A Herculean task to resolve water woes

One can fully understand the difficult task ahead for Minister of Energy, Water and Communications to resolve the water woes in this country, especially in Selangor, Kuala Lumpur and Putrajaya. He has asked for more time to look into the Federal Government's takeover of water supply from the state governments and the establishment of the new National Water Commission (The Star, 21 May, 2004).

The Minister has also acknowledged "the water problem is a very serious problem". It is hoped the he would prioritise the various water problems in this country and find appropriate solutions to overcome them.

It is unfortunate that the Minister, Datuk Seri Dr Lim Keng Yaik, has his hands full as he has inherited the legacy left over by his predecessor when water was under the Ministry of Works.

As far as the water supply in Selangor, Kuala Lumpur and Putrajaya is concerned, besides the perennial dirty tap water, sufficiency of supply of potable water after year 2006 is a major concern.

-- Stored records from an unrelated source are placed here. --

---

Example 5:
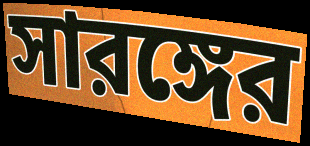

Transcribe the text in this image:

সারঙ্গের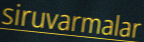
siruvarmalar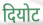
दियोट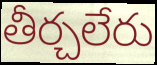
తీర్చలేరు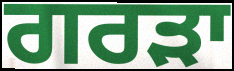
ਗਰੜਾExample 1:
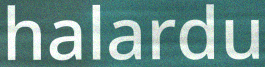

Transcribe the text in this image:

halardu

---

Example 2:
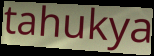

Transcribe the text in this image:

tahukya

This is the undue delay in the implementation of the mammoth Pahang/Selangor raw water transfer scheme. This scheme was identified in the early 90s and the design works were to have started in 1999 with construction scheduled to commence in 2001 for completion in 2006.

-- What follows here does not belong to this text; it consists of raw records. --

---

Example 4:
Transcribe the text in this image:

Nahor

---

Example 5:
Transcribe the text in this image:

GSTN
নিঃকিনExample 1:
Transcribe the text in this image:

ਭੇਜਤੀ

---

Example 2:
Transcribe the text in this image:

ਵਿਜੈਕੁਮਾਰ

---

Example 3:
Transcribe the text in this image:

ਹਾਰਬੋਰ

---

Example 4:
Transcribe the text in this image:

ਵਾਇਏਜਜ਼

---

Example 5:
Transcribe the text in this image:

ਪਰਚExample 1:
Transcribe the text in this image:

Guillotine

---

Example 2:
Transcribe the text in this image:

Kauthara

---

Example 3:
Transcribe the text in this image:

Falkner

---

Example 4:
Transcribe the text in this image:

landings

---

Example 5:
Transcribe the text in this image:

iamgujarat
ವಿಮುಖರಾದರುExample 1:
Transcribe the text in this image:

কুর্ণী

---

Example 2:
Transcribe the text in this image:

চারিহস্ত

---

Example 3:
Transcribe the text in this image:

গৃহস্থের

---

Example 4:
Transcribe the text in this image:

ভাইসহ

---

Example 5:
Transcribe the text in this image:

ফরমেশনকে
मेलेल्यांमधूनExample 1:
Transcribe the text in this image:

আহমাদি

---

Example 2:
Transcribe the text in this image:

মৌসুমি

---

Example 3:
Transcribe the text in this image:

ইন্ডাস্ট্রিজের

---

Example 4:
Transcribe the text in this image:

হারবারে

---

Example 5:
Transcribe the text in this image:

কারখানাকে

It is now 2004 and still no one has any inkling when this scheme is going to kick off. Even if the project starts now, it will take five years to complete, i.e. in 2009 or 2010, and Klang Valley will be in dire straits from 2007 onwards when the demand for water in Selangor would exceed supply, as often been announced by both the state and Federal Governments.

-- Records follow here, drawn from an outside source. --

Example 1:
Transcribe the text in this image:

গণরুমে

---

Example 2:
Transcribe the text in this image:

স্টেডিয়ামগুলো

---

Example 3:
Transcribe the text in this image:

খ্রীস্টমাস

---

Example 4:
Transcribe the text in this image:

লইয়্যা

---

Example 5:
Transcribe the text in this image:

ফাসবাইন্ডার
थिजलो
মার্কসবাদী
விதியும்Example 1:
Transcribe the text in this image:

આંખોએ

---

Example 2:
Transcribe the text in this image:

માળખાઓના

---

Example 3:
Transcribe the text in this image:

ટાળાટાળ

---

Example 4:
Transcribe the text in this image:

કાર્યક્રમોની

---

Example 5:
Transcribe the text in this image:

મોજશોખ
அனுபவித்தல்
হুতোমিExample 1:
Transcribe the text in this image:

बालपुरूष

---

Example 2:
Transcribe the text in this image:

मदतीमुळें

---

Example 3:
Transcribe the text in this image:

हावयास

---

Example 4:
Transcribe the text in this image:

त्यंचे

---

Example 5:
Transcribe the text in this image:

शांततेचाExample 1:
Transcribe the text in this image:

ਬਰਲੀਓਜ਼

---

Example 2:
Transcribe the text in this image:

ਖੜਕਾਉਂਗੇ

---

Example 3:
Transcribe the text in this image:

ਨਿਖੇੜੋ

Deputy Prime Minister, Datuk Seri Najib Tun Razak had said that this interstate water transfer project would be implemented but will only be completed in 2009 - missing the target by at least two years!

Therefore water shortages in Selangor, Kuala Lumpur and Putrajaya after year 2006 is now a foregone conclusion and it is hoped that Datuk Seri Dr Lim would focus his full attention now to alleviate this problem before it is too late.


An edited version of this article was published in The Star, 26 May 04.